La autora Blanca Lozano Cutanda, en su obra Derecho Ambiental Administrativo, nos habla de los Tipos de Sanciones y Medidas Accesorias aplicables en el ámbito de la protección ambiental, señalando lo siguiente:
“Las Sanciones Administrativas pueden ser personales o reales, consistiendo las primeras en la suspensión o restricción de un derecho o de la autorización para el ejercicio de un derecho o en actos de reproche, por ejemplo clausura de un establecimiento o actividad, pérdida de expectativas y derechos, apercibimiento… y las segundas en la imposición del pago de una suma de dinero (sanción pecuniaria) o en la sustracción de una cosa (confiscación, comiso), al culpable de la infracción.
Las sanciones Rescisorias. En el ámbito de protección del medio ambiente es bastante frecuente la utilización, con relación a actividades infractoras potencialmente peligrosas o generadoras de residuos o vertidos, de las denominadas sanciones rescisorias, que consisten en la retirada temporal o definitiva, impuesta en concepto de sanción, del título administrativo habilitante para realizar la actividad en cuyo ejercicio se ha cometido la infracción, con la consiguiente clausura del establecimiento o cese de la actividad.
La suspensión o clausura del establecimiento o actividad constituye sin duda la medida sancionadora más contundente y eficaz que la Administración puede imponer ante las actuaciones degradantes del medio ambiente, pero se trata también de una sanción grave que tiene un alto costo económico y social que alcanza por lo general a tercero ajenos a la infracción, como es el caso de los trabajadores o los proveedores de las empresas sancionadas. Por ello, y atendiendo al principio de proporcionalidad que rige, como hemos visto, en el ámbito sancionador administrativo, sólo cabe la imposición de este tipo de sanciones para los supuestos de infracciones graves y lesivas del medio ambiente o de reiteraciones en el incumplimiento de la normativa protectora, es decir, en todos aquellos casos en lo que la actividad o empresa se muestre, por su conducta infractora, como una grave amenaza para el interés público ambiental.

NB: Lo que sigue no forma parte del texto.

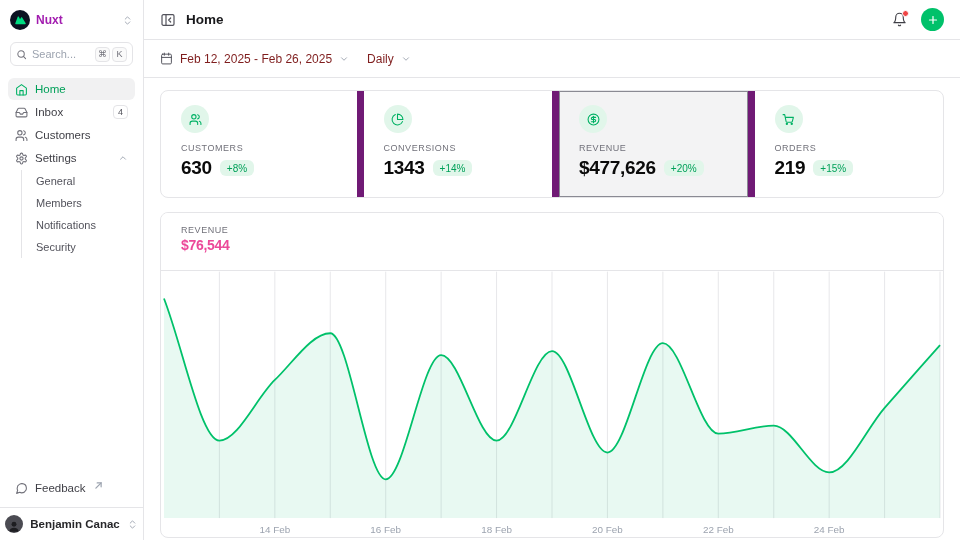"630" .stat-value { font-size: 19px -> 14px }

La medida de suspensión de actividades puede también constituir, como veremos una medida accesoria o complementaria de la sanción principal, o bien imponerse como medida provisional antes o durante la tramitación del procedimiento sancionador cuando su adopción se contemple en las normas que regulan los procedimientos sancionadores para asegurar la eficacia de la resolución final que pudiera recaer y poner fin a los efectos perjudiciales de la actividad infractora”. (LOZANA CUTANDA, Blanca. Derecho Ambiental Administrativo. Quinta Edición, Dykinson, Madrid, España, 2004, Pág. 504-507).
Sentencia de 30 de octubre de 2012. Acción de Inconstitucionalidad JHSA c Ley 2 de 7 de enero de 2006, “Que regula las Concesiones para la Inversión y la Enajenación de Territorio Insular para fines de su aprovechamiento turístico y dicta otras disposiciones”. 18650.